Only a fraction of that has occurred because of surface runoff from watersheds between lakes Powell and Mead, the Bureau of Reclamation said.

Bureau spokesman Bob Walsh said the rising water level is more a product of the rain reducing Colorado River water demand for agricultural use in Southern California and Southern Arizona.

He said releases from Hoover Dam have been scaled back, leaving more water in the reservoir.

Eighty-five percent of the water that feeds the Colorado River water system comes from the snowpack that accumulates on the western slope of the Rocky Mountains of Wyoming, Utah, New Mexico and Colorado.
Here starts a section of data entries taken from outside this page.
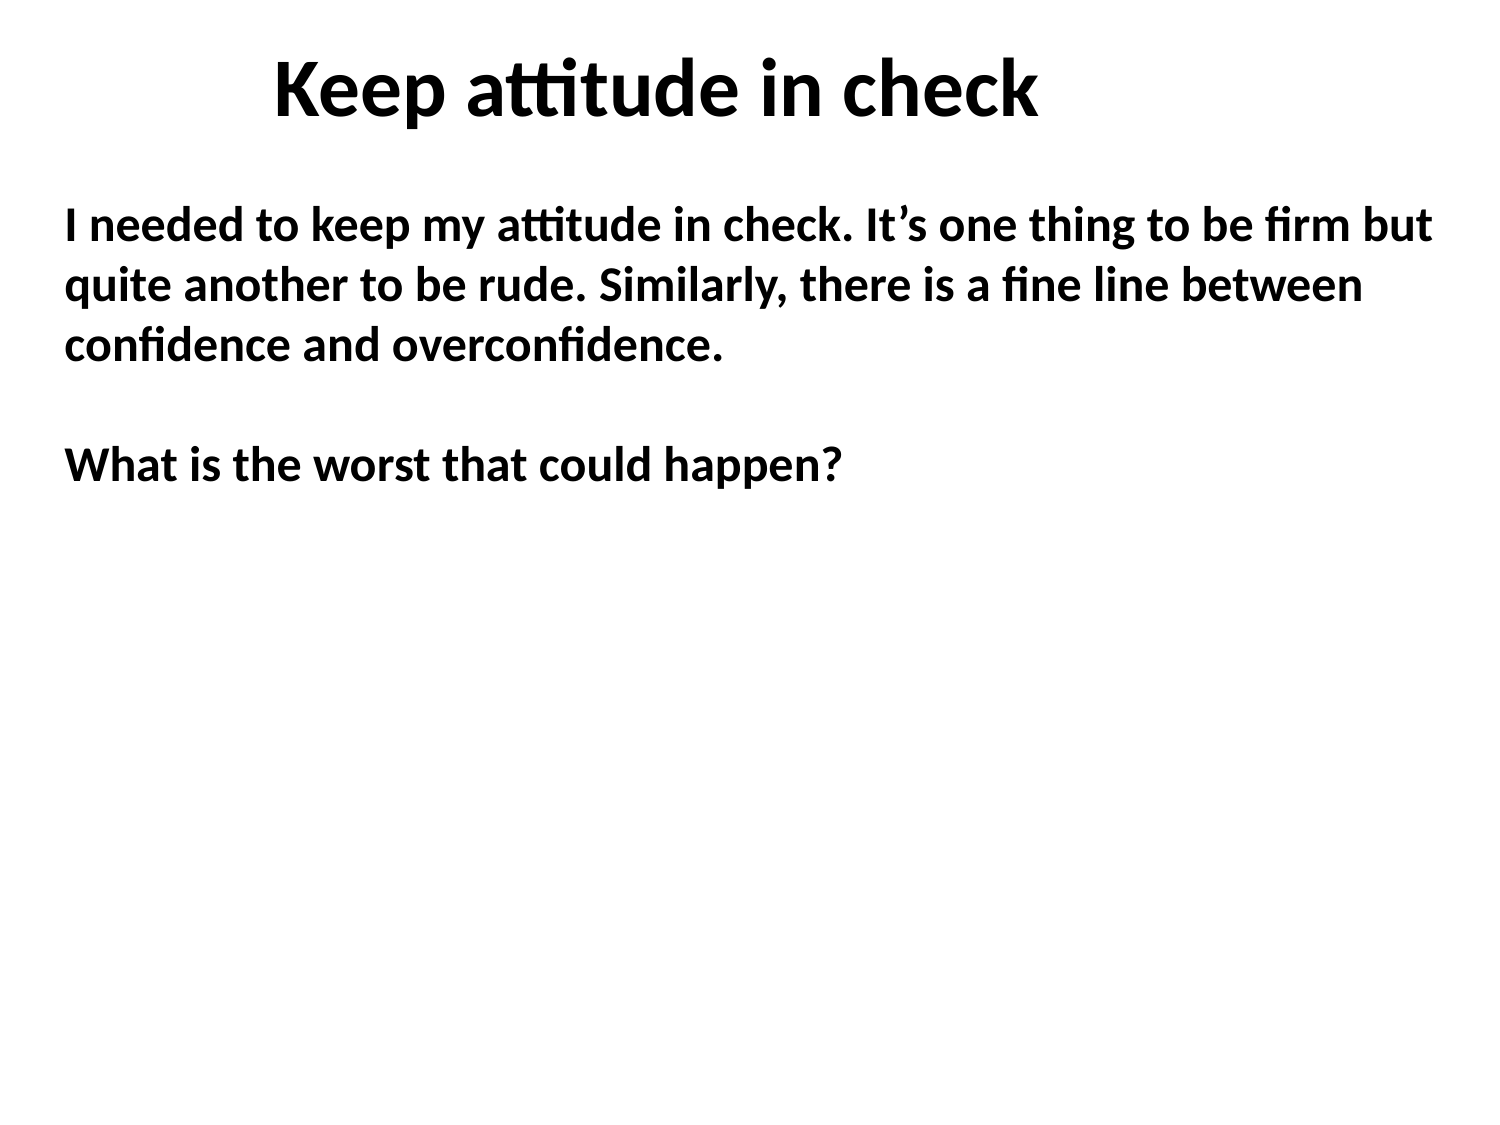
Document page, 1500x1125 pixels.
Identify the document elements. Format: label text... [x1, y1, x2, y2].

text_box I needed to keep my attitude in check. It’s one thing to be firm but quite another to be rude. Similarly, there is a fine line between confidence and overconfidence. What is the worst that could happen? [49, 184, 1461, 500]
text_box Keep attitude in check [259, 25, 1055, 141]
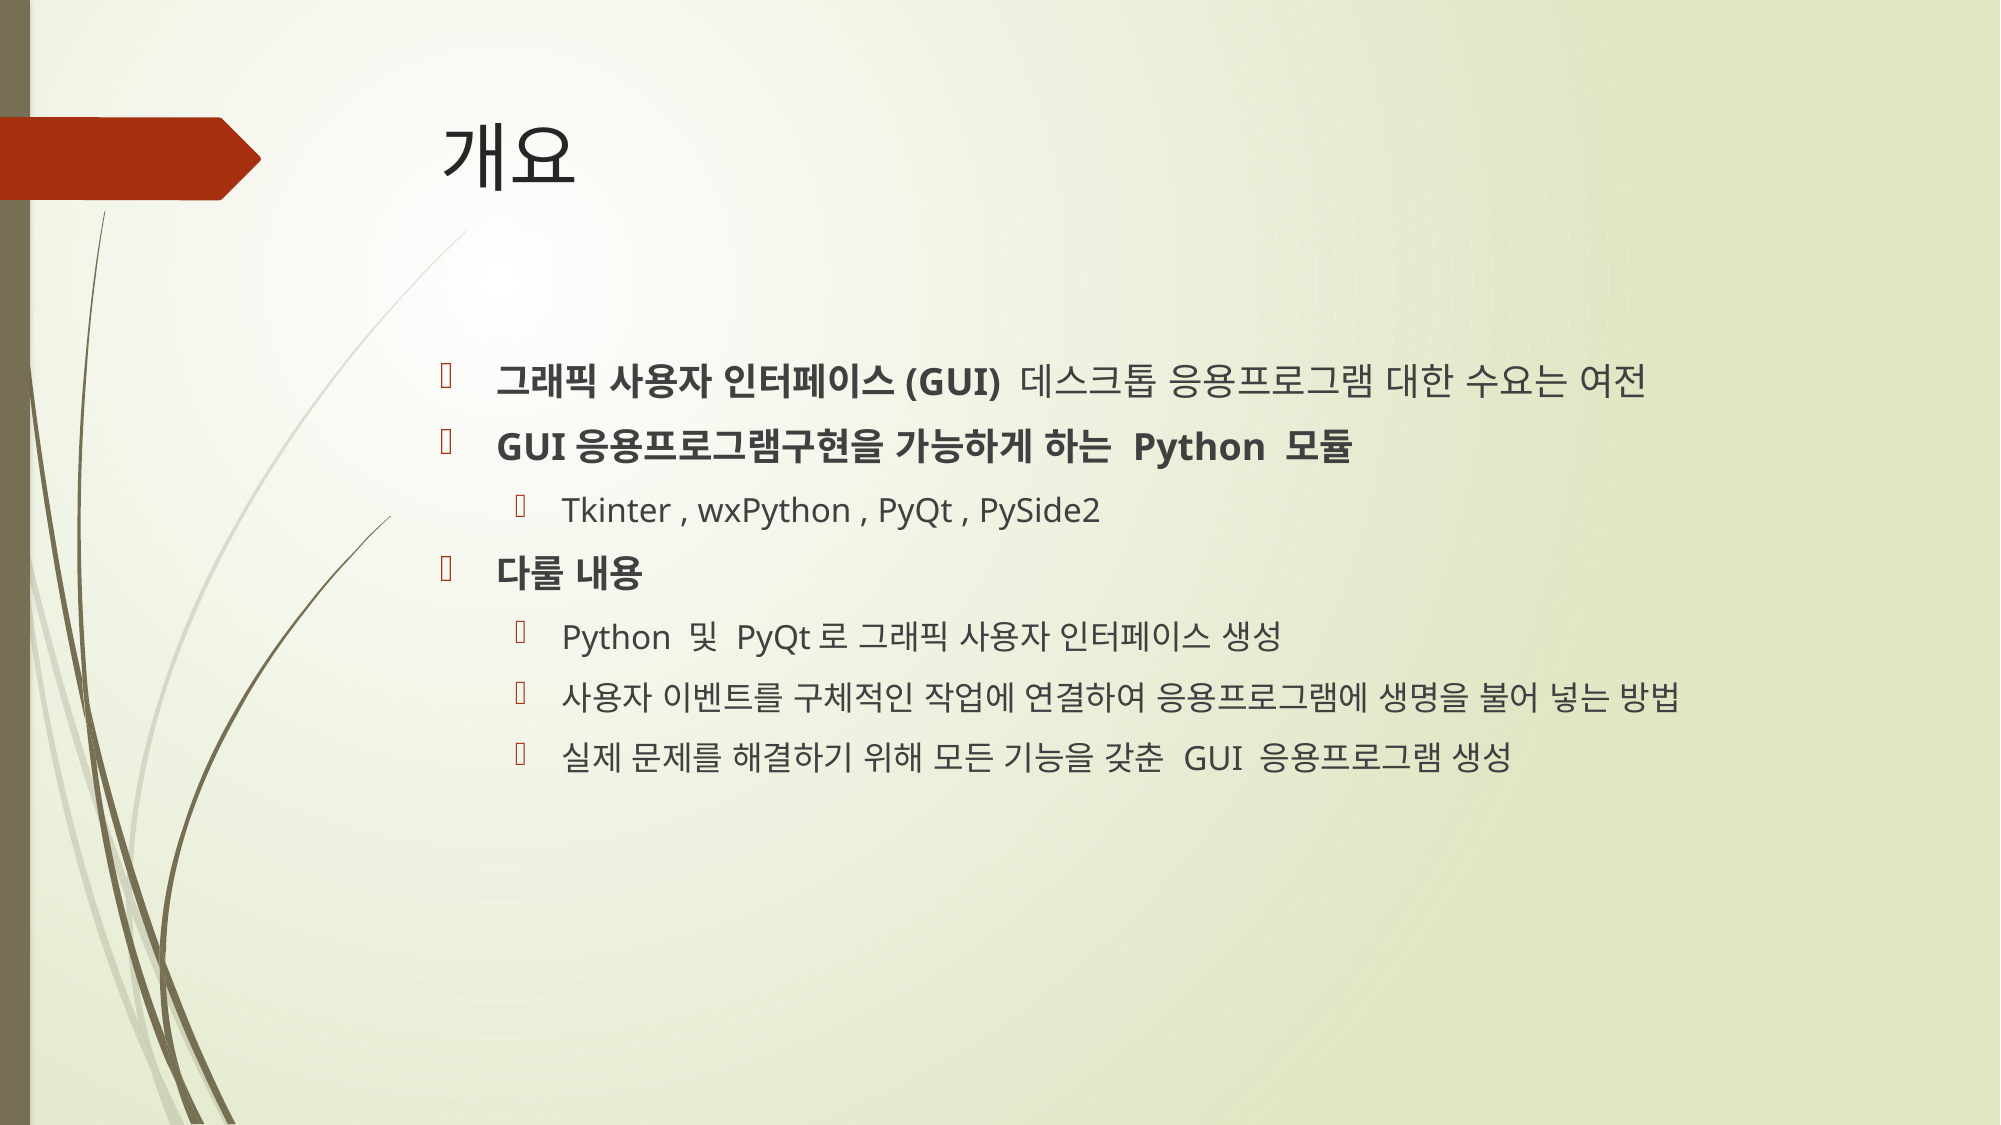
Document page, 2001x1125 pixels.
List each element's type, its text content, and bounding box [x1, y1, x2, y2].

list 그래픽 사용자 인터페이스(GUI) 데스크톱 응용프로그램 대한 수요는 여전 GUI응용프로그램구현을 가능하게 하는 Python 모듈 Tkinter , wxPython , PyQt , PySide2 다룰 내용 Python 및 PyQt로 그래픽 사용자 인터페이스 생성 사용자 이벤트를 구체적인 작업에 연결하여 응용프로그램에 생명을 불어 넣는 방법 실제 문제를 해결하기 위해 모든 기능을 갖춘 GUI 응용프로그램 생성 [424, 350, 1888, 970]
title 개요 [425, 102, 1888, 313]
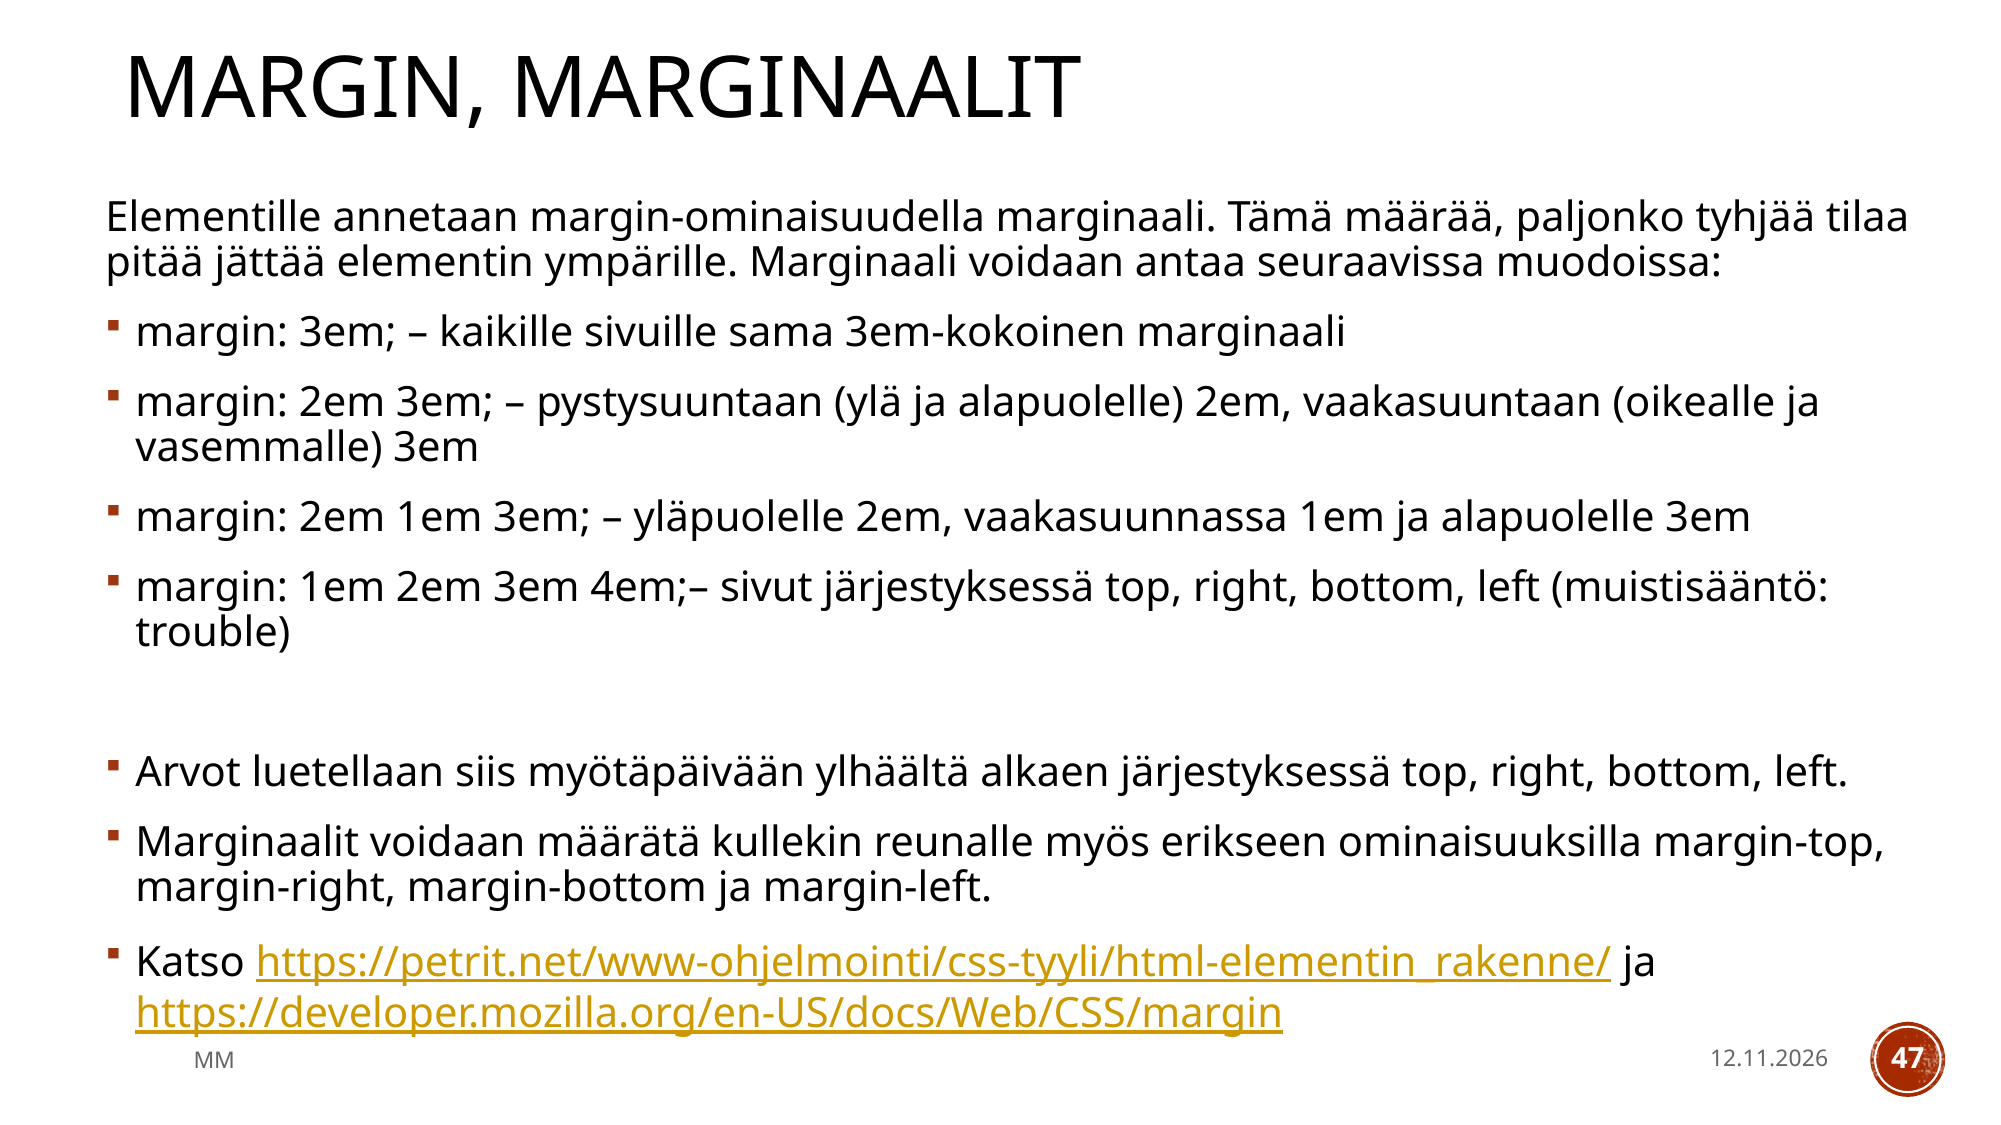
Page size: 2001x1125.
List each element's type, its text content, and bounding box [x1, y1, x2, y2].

slide_number 47 [1855, 1028, 1961, 1089]
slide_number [1306, 1028, 1844, 1089]
list Elementille annetaan margin-ominaisuudella marginaali. Tämä määrää, paljonko tyhjää tilaa pitää jättää elementin ympärille. Marginaali voidaan antaa seuraavissa muodoissa: margin: 3em; – kaikille sivuille sama 3em-kokoinen marginaali margin: 2em 3em; – pystysuuntaan (ylä ja alapuolelle) 2em, vaakasuuntaan (oikealle ja vasemmalle) 3em margin: 2em 1em 3em; – yläpuolelle 2em, vaakasuunnassa 1em ja alapuolelle 3em margin: 1em 2em 3em 4em;– sivut järjestyksessä top, right, bottom, left (muistisääntö: trouble) Arvot luetellaan siis myötäpäivään ylhäältä alkaen järjestyksessä top, right, bottom, left. Marginaalit voidaan määrätä kullekin reunalle myös erikseen ominaisuuksilla margin-top, margin-right, margin-bottom ja margin-left. Katso https://petrit.net/www-ohjelmointi/css-tyyli/html-elementin_rakenne/ ja https://developer.mozilla.org/en-US/docs/Web/CSS/margin [90, 187, 1961, 1000]
footer MM [178, 1028, 1217, 1089]
title margin, marginaalit [108, 36, 1759, 145]
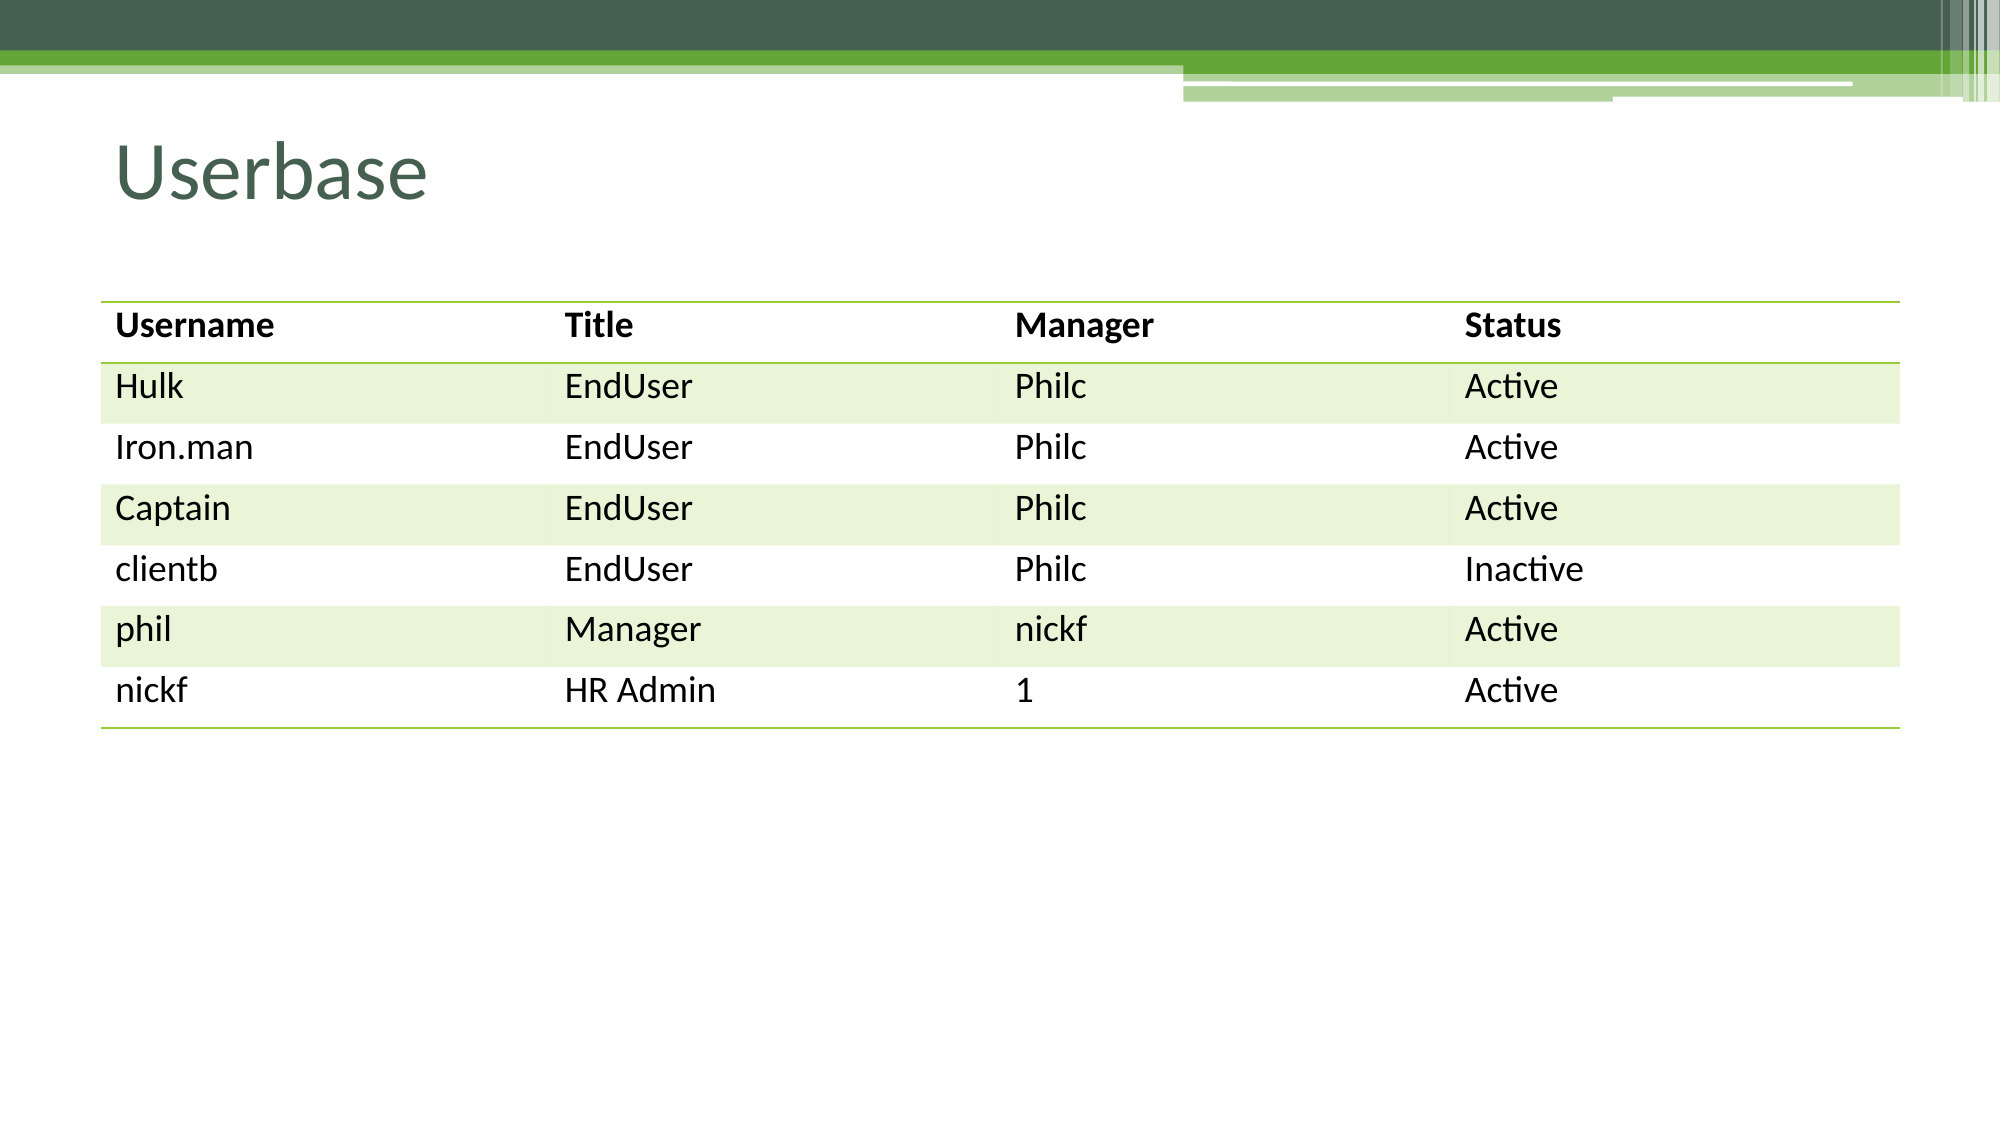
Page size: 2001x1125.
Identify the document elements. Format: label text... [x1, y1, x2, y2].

Despite the series of rainstorms that have saturated lower parts of the basin, the upper basin has not seen a corresponding abundance of snowfall.

"Historically, El Niño weather patterns bring more precipitation to the southern basin, but not the northern basin," Walsh said, referring to a periodic warming of water in the tropical Pacific Ocean that can affect weather around the world.

"The current basin snowpack as of Feb. 8 was about 83 percent of average, so we're below normal," he said.

Walsh said above-normal accumulations have occurred three times in the previous 10 water years, which run from Oct. 1 to Sept. 30. Snowpack was 109 percent of normal in the 1999 water year, 105 percent in 2005 and 103 percent in 2008.

And some snowpack accumulations in the other years were significantly below normal. The snowpack was 25 percent of normal in 2002, 52 percent in 2003 and 88 percent in 2009.

Despite a prolonged drought that has depleted the water supply in the Colorado River system and dropped Lake Mead some 120 feet below Hoover Dam, experts think recharge will occur in the future.

"Right now we're in a quite extended drought, and we've seen a loss of storage in the reservoir system," Walsh said. "But we think we're going to get that back. Can't tell you when, can't tell you how much, but given the history of Colorado River flows, the likelihood of us seeing a full system again is very good."